When you reach the line with "middle pip: (84, 119)" in the data below, begin printing lines exactly, and stop once the line with "middle mcp: (173, 82)" has been printed.

INPUT MATERIAL:

******

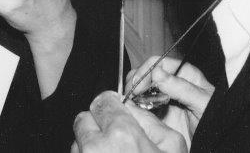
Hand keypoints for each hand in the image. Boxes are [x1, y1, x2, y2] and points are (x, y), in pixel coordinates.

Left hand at [72, 91, 187, 152]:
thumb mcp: (172, 144)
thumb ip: (150, 119)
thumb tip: (133, 107)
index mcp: (122, 134)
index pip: (102, 100)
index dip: (112, 104)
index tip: (117, 111)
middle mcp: (96, 147)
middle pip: (84, 119)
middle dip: (97, 124)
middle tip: (113, 136)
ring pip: (77, 142)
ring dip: (91, 144)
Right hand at [126, 57, 213, 140]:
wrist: (214, 140)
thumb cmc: (216, 119)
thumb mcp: (202, 102)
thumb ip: (182, 87)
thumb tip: (158, 73)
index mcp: (185, 73)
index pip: (159, 62)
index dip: (146, 72)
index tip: (137, 86)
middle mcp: (173, 82)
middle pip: (147, 72)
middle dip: (136, 81)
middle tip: (129, 95)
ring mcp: (165, 96)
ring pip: (142, 87)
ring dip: (133, 93)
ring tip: (130, 103)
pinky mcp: (159, 111)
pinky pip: (143, 104)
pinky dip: (135, 105)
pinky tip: (134, 111)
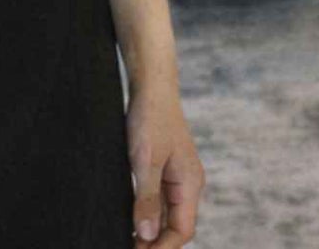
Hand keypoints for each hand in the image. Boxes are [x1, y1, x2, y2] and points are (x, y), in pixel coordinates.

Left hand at [128, 81, 203, 245]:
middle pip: (176, 227)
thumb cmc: (151, 117)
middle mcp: (188, 184)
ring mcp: (178, 177)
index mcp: (190, 183)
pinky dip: (148, 216)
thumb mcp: (146, 160)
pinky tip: (131, 220)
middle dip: (155, 243)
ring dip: (150, 232)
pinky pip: (161, 202)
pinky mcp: (166, 170)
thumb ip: (148, 198)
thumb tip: (147, 235)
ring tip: (127, 240)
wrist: (152, 85)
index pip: (182, 231)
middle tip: (128, 248)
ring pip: (167, 216)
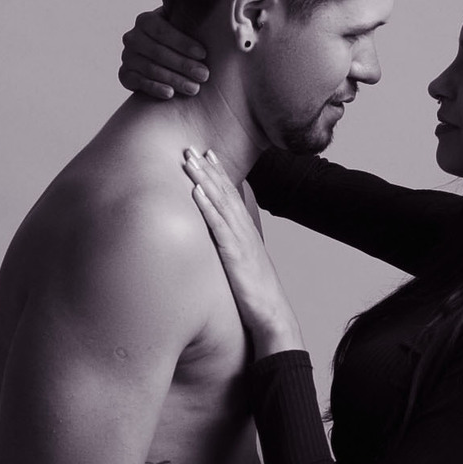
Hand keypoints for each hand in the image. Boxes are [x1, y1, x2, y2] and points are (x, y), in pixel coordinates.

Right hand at [120, 8, 208, 99]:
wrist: (165, 60)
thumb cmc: (180, 38)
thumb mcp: (181, 21)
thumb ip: (181, 4)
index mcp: (145, 20)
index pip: (163, 32)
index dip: (183, 43)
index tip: (203, 54)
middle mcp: (132, 37)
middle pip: (158, 52)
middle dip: (183, 65)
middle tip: (204, 75)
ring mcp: (126, 56)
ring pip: (150, 69)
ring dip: (173, 79)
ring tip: (194, 88)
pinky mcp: (124, 75)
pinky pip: (138, 82)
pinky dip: (154, 88)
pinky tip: (170, 94)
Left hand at [183, 148, 303, 355]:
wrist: (272, 317)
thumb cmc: (256, 296)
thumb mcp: (244, 266)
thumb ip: (233, 250)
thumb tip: (221, 244)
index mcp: (246, 233)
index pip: (232, 196)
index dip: (219, 174)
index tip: (207, 153)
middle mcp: (244, 232)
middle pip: (224, 192)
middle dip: (208, 168)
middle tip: (191, 146)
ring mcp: (240, 242)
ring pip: (220, 203)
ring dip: (204, 179)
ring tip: (189, 160)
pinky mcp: (234, 256)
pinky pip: (217, 226)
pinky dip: (206, 206)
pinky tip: (195, 191)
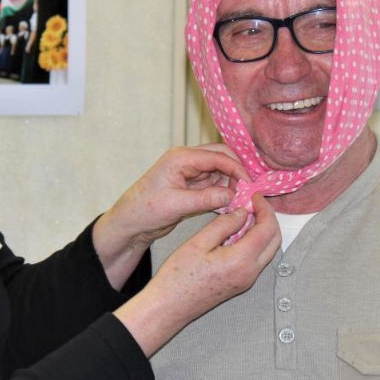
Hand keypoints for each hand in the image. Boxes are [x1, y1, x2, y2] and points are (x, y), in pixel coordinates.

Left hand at [93, 145, 248, 288]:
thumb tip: (232, 195)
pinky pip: (214, 185)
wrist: (130, 223)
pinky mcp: (192, 186)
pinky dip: (224, 193)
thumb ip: (206, 198)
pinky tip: (230, 205)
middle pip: (222, 158)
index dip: (237, 169)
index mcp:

******

WORKED SOLUTION:
middle pip: (84, 119)
middle dip: (97, 124)
middle tip: (113, 136)
ring pip: (77, 142)
ring dip: (91, 144)
Right hand at [126, 57, 213, 140]:
wrist: (214, 140)
thumb cmc: (216, 119)
thumb mcp: (202, 102)
thumb ip: (182, 87)
thumb tip: (158, 73)
index mcp: (185, 73)
index pip: (159, 62)
index dip: (146, 72)
index tip: (137, 86)
middle mcp: (173, 82)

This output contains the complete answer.